S-EMPATİ  KURARAK KARŞISINDAKİ KİŞİLERİ ETKİLEMESİ

   Hz. Peygamber, bir iletişim ilkesi olarak insanlarla empati kurmuş ve onlara empati kurmasını öğretmiştir. Bizzat Allah, Elçisini "And olsun, içinizden size öyle bir peygamber geldi ki, sıkıntıya uğramanız ona ağır gelir; size düşkün, mü'minlere şefkatli, merhametlidir" şeklinde tanıtmış, kendisine, "Ben de sizin gibi bir insanım" demesini emrettiği elçisinin empatik tavrına dikkat çekmiştir. Hz. Peygamber de bir hadisinde İnananların, birbirlerini ve hissettikleri duygularını karşılıklı olarak anlamaya· çalışmalarını isteyerek: "Nefsim kudretinde olan Allah'a and olsun ki, bir kul kendisi için istediğini komşusu-veya-kardeşi için istemedikçe tam iman etmiş olamaz" buyurmuştur. Bu sözü ile o, kendisini bir başkasının yerine koymasını ve buna göre değerlendirme yapıp insanları anlamaya çalışmasını bilmeyen bir kişinin sağlam bir inanç sahibi olamayacağına dikkat çekmiştir.

   İletişimde empatik bir tavır sergileyen ve bunu arkadaşlarına da tavsiye eden Hz. Peygamberin huzuruna bir gün bir genç gelmiş ve: "Ya Resulallah, zina etmeme izin ver!" demişti. Hoş olmayan bir istekle karşılaşan insanlar "sus, sus ... " diye gence karşı tavır alırken, Hz. Peygamber gayet sakindi. Genci " Bana yaklaş" diyerek yanına aldı ve onunla · konuşmaya başladı:

"Bir başkasının senin annenle zina etmesini ister misin?

"Hayır, istemem."

"Zaten hiç kimse annesiyle böyle bir şey yapılmasını istemez."

"Bir başkasının senin kızınla zina etmesini ister misin?"

"Hayır ya Resulallah, istemem."

"Zaten hiç kimse kızlarıyla zina edilmesini istemez."

Daha sonra Hz. Peygamber, kız kardeşi, halası ve teyzesi gibi yakınlarıyla zina edilmesine gönlünün razı olup olmayacağını sormuş; genç her defasında "Hayır" cevabını vermişti.

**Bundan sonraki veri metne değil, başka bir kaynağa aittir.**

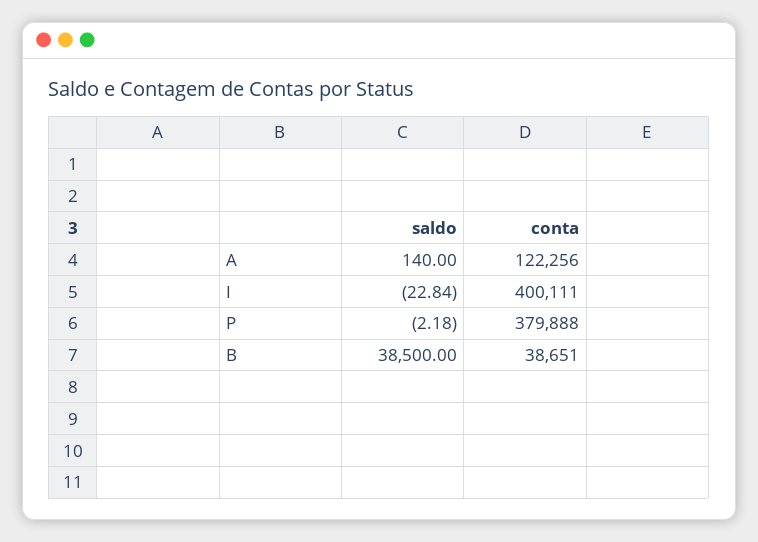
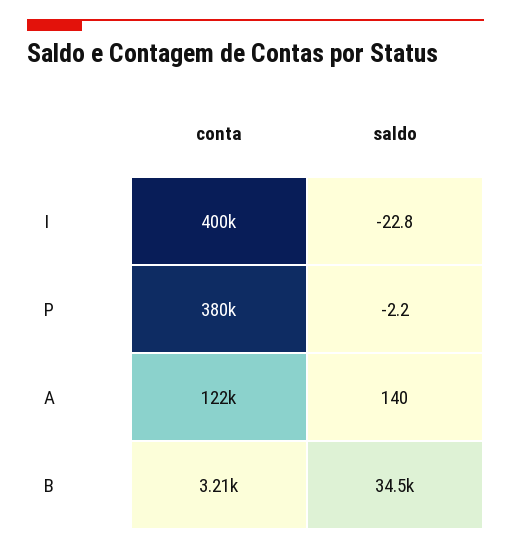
saldo, B: 38500 -> 34500
conta, B: 38651 -> 3210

   Öyle anlaşılıyor ki, her insan için söz konusu olabilecek doğal bir duygunun baskısı altında kalan bu genç, adeta "ben artık bu duygularımın şiddetine tahammül edemiyorum" der gibi, problemi için Hz. Peygambere gelmiş; ondan bir çözüm istemiştir. Gencin bu yaklaşımı, oradaki insanlarca hoş karşılanmamasına rağmen, Hz. Peygamber onu dizinin dibine almış, sorduğu sorularla "kendisini başkasın yerine koymasını, kendisi için istemediği bir şeyi başkası için istemesinin doğru olmayacağını; aksine kendisi için arzu ettiği şeyi başkaları için de arzu etmesi gerektiğini" samimi duygularla gence anlatmıştır.

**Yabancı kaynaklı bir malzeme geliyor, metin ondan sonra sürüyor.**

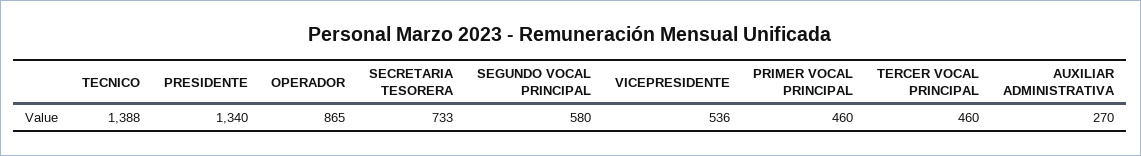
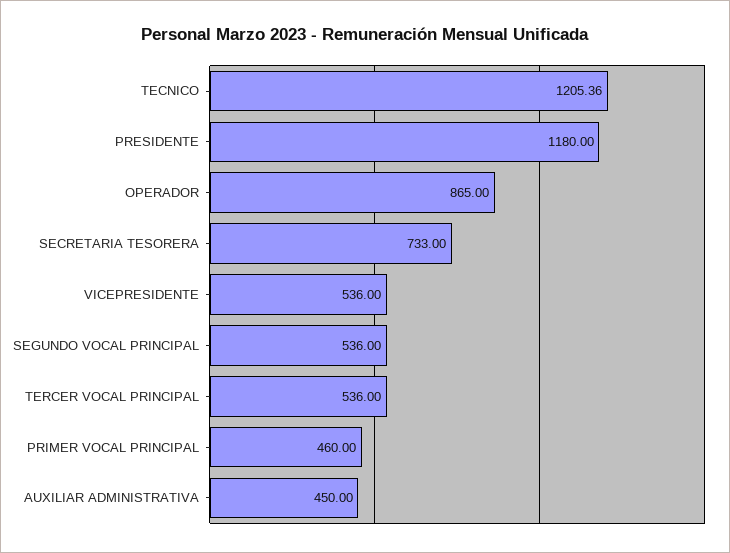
TECNICO: 1388 -> 1205.36
PRESIDENTE: 1340 -> 1180
SEGUNDO VOCAL PRINCIPAL: 580 -> 536
TERCER VOCAL PRINCIPAL: 460 -> 536
AUXILIAR ADMINISTRATIVA: 270 -> 450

   Empati kurma yöntemiyle, akla hitap ederek, temel his ve duyguları eğitmesini bilen Hz. Peygamber, gencin hatasını kavramasını sağlamış; elini gencin omzuna koyarak, bunlar tabii duygulardır, böyle şeyler olur dercesine şefkatli bir baba gibi, "Allah'ım! Bunun günahını affet; kalbini temizle ve organlarıyla günah işlemekten koru!" diyerek ona dua etmiştir. Bu yaklaşımıyla

Hz. Peygamber, duygularında samimi olan bu genci onore ederek, rencide edilmesini önlemiştir.      

   Burada Hz. Peygamber, iletişimine hedef olan bir insanın temel duygularına ve aklına hitap etmiştir. Hz. Muhammed'in insanlarla sürekli bir iletişim içinde bulunduğunu gösteren ve empati kurmaya yönelik öğütlerinden bazıları da şunlardır: "Siz, içten giyilen elbisenin vücuda yakınlığı gibi bana insanlardan daha yakınsınız. İnsanlar da üstten giyilen elbise gibi sizden sonra gelmektedir". "Mü'min, mü'minin aynasıdır. Eğer onda bir eza görürse onu kardeşinden gidersin"

"Mü'minin mü'mine bağlılığı, taşları birbirine kenetli, biri diğerine kuvvet veren yalçın bina gibidir." (Beşinci bölüm sonu.)